Advanced numerical methods for PDEs and optimal transport problems
Credits
6 ECTS
Instructor
Boris Thibert and Clément Jourdana
Syllabus
The goal of this course is to present and analyze a wide range of numerical methods and algorithms that find applications in various modeling fields. The first part is dedicated to the numerical resolution of partial differential equations (PDEs) and the second one to numerical methods for optimal transport problems.
In the first part, we will start by reminding the principle of the finite difference method (FDM) and the finite element method (FEM). Then, they will be compared to the finite volume method (FVM), a method well suited for the numerical simulation of various conservation laws. Also, more advanced type of finite element methods will be considered (e.g. the mixed finite element method or the discontinuous Galerkin method) in order to solve efficiently a larger range of problems.

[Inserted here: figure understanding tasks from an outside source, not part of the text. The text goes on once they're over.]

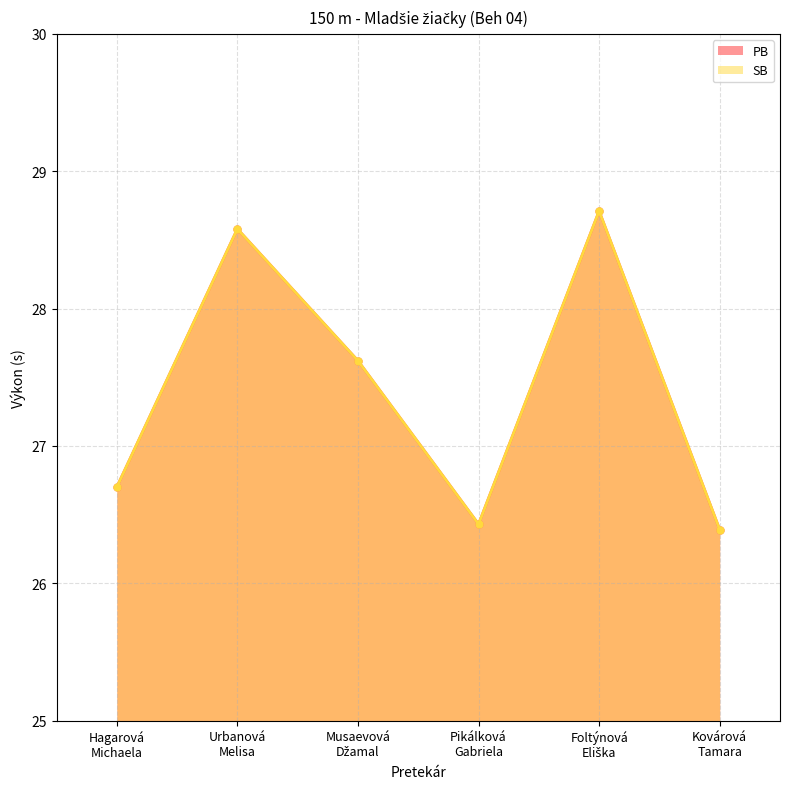

Where does the PB series first go above 27?

Urbanová
Melisa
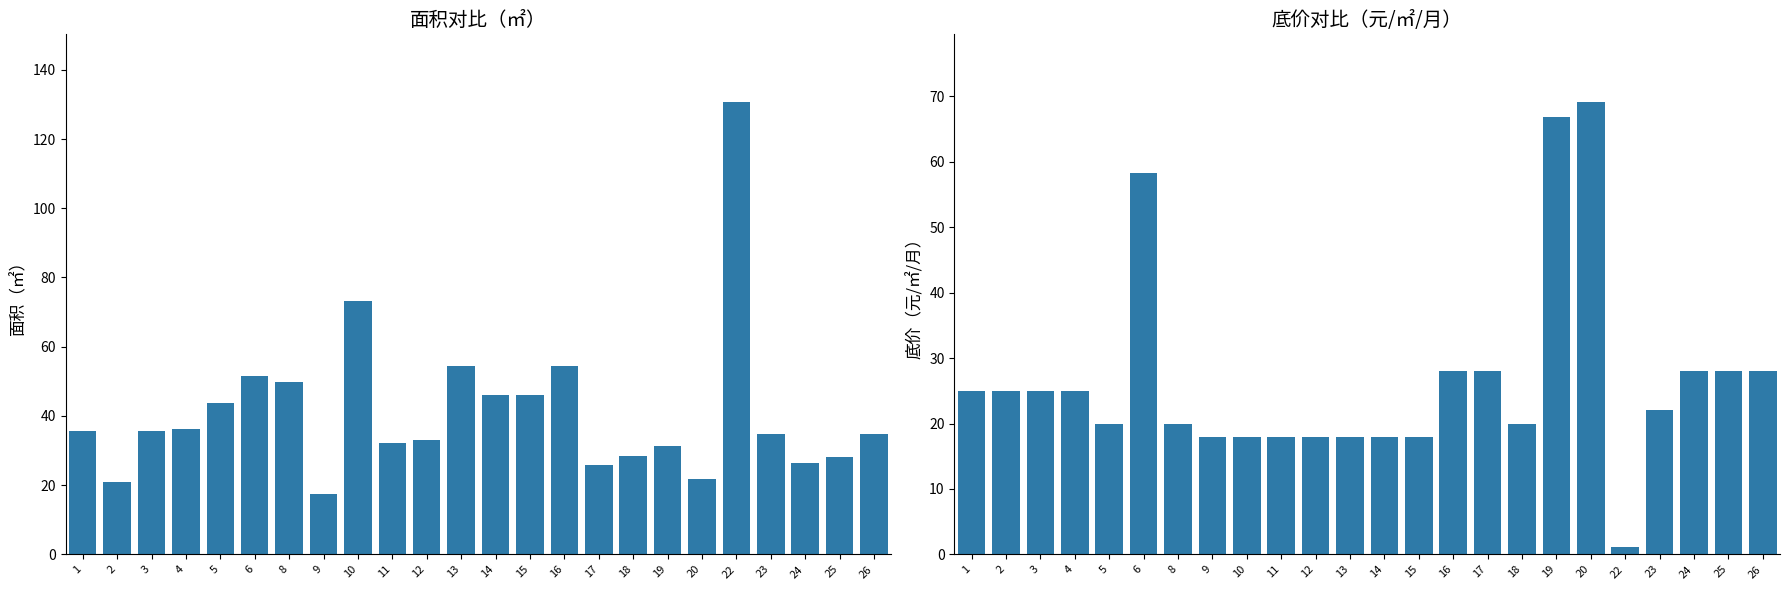

What is the sum of the 面积（㎡） values at 15 and 18?

74.5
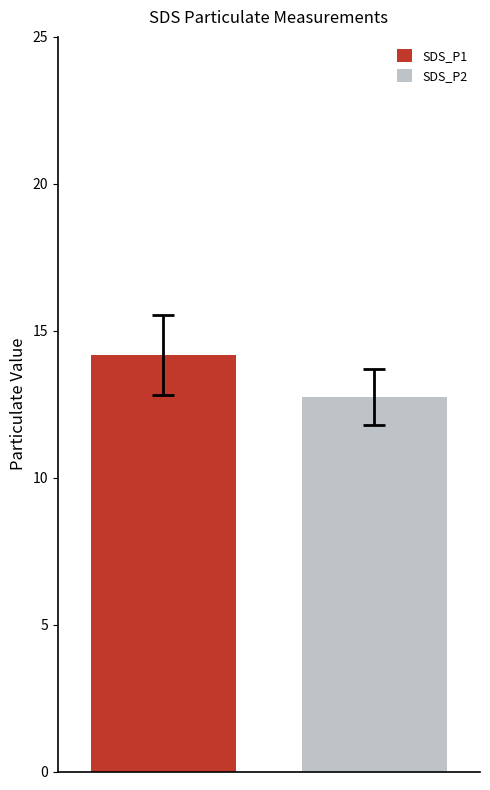

List the series in order of their overall mean, lowest first.

SDS_P2, SDS_P1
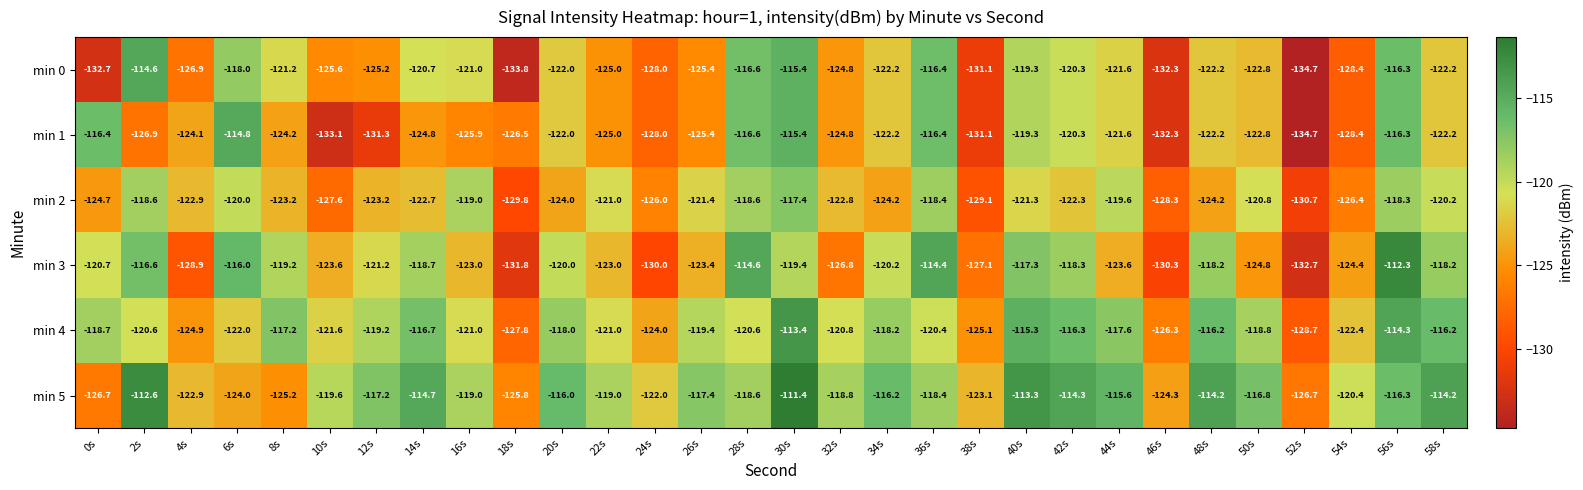

How many series are shown in this chart?

6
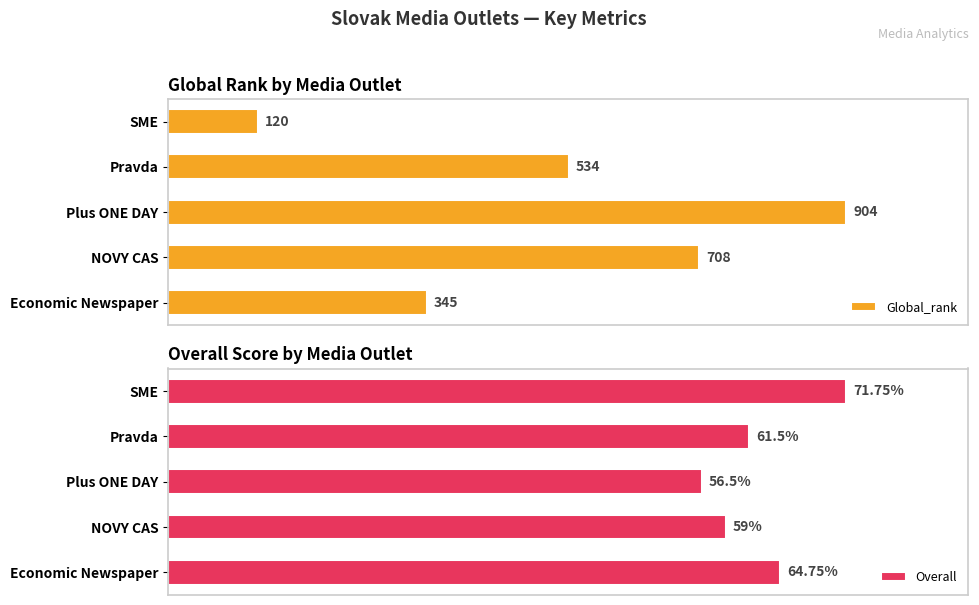

What are all the series names shown in the legend?

Global_rank, Overall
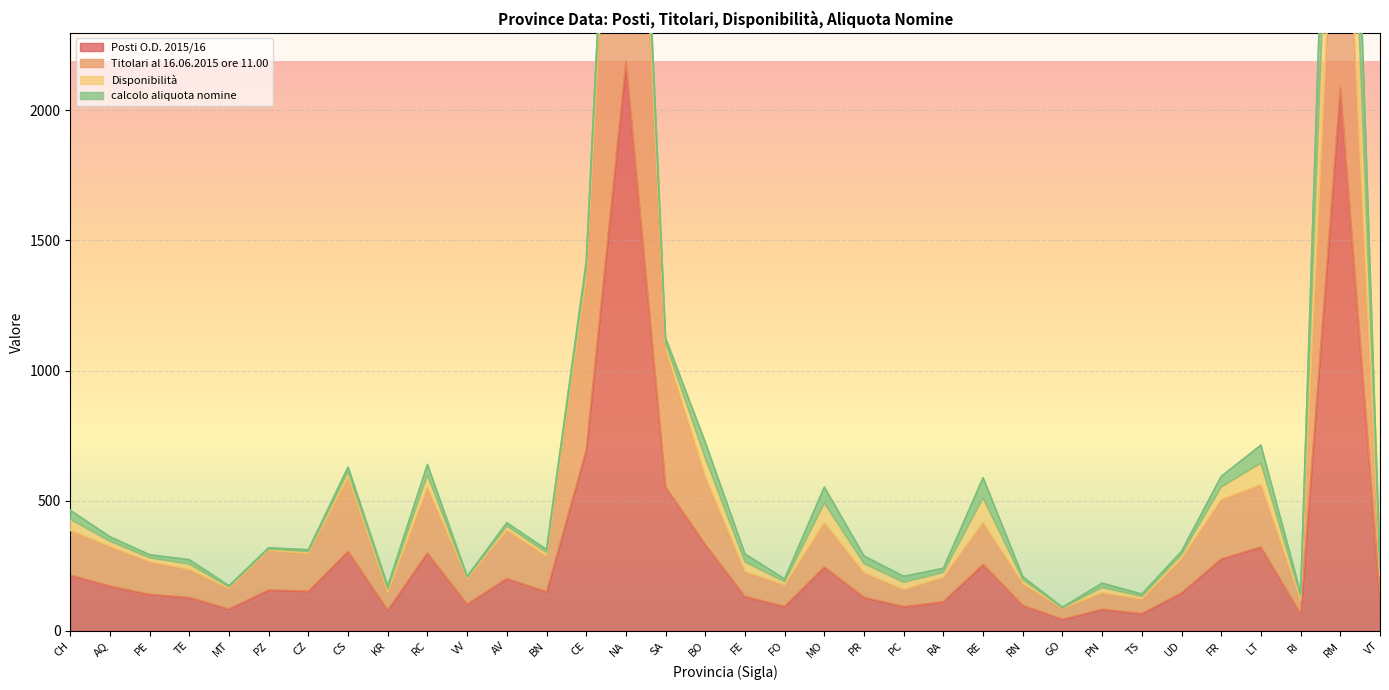

Which category has the highest value in the Posti O.D. 2015/16 series?

NA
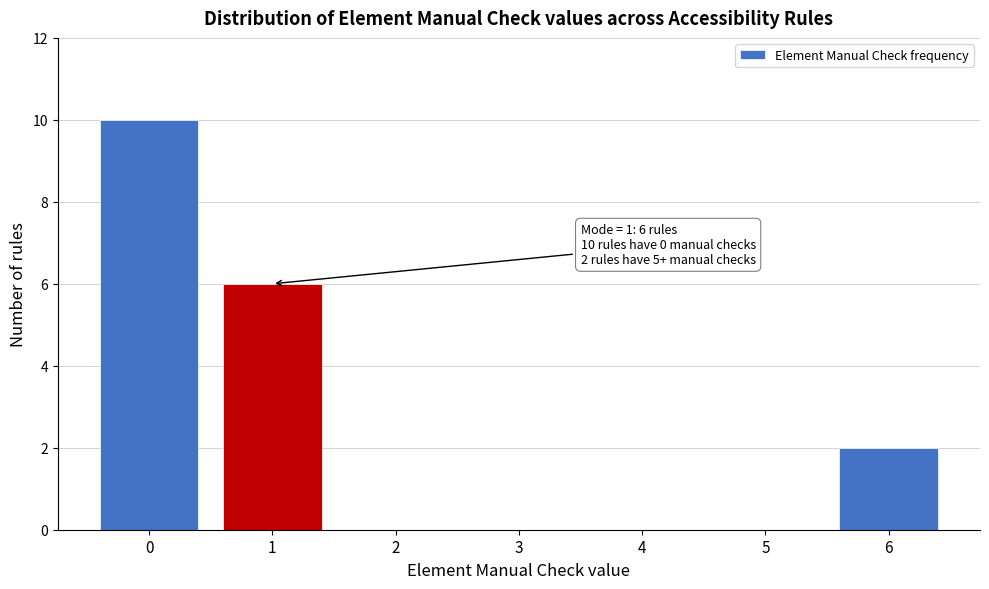

Which range on the x-axis has the tallest bar?

-0.5 to 0.5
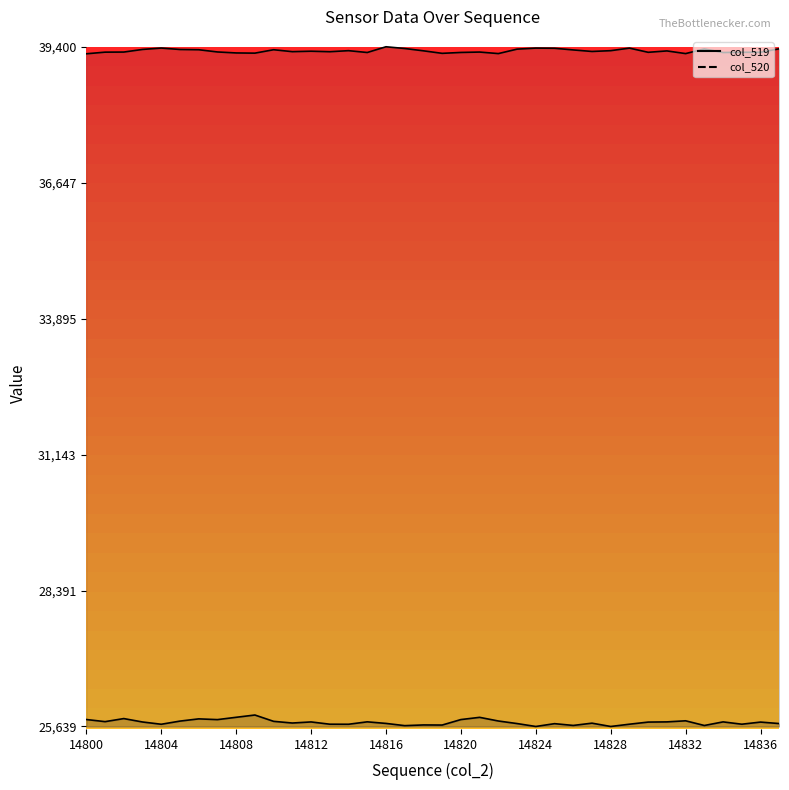

Where is the first local maximum for col_519 line?

14808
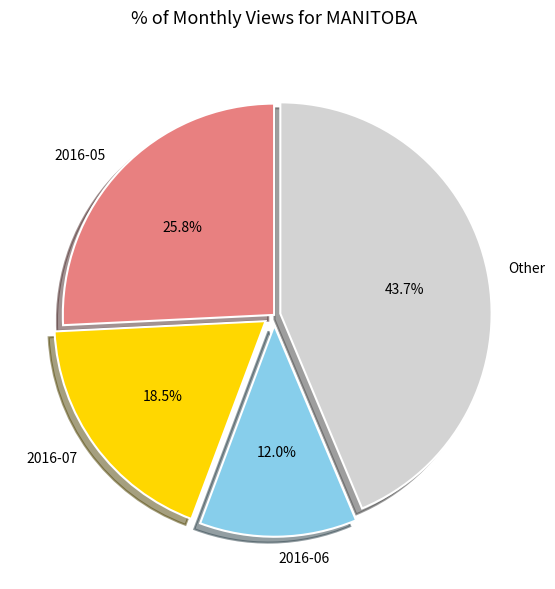

What portion of the pie excludes 2016-07?

81.5%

To test these methods, the numerical resolution of convection-diffusion problems will be discussed, with a potential focus on drift-diffusion models used to describe the electron flow in semiconductor devices.
The second part deals with the optimal transport theory. It is an important field of mathematics that was originally introduced in the 1700’s by the French mathematician and engineer Gaspard Monge. This theory has connections with PDEs, geometry and probability and has been used in many fields such as computer vision, economy, non-imaging optics… In the last 15 years, this problem has been extensively studied from a computational point of view and different efficient algorithms have been proposed. In this part, we present the analysis of several algorithms using the notion of duality, such as Auction’s algorithm, Sinkorn algorithm, Oliker-Prüssner algorithm and a Newton algorithm.
For the first part, it is a clear plus to have attended the 2A courses «Partial differential equations and numerical methods » and « Variational methods applied to modelling ».
Assessment
Evaluation: final exam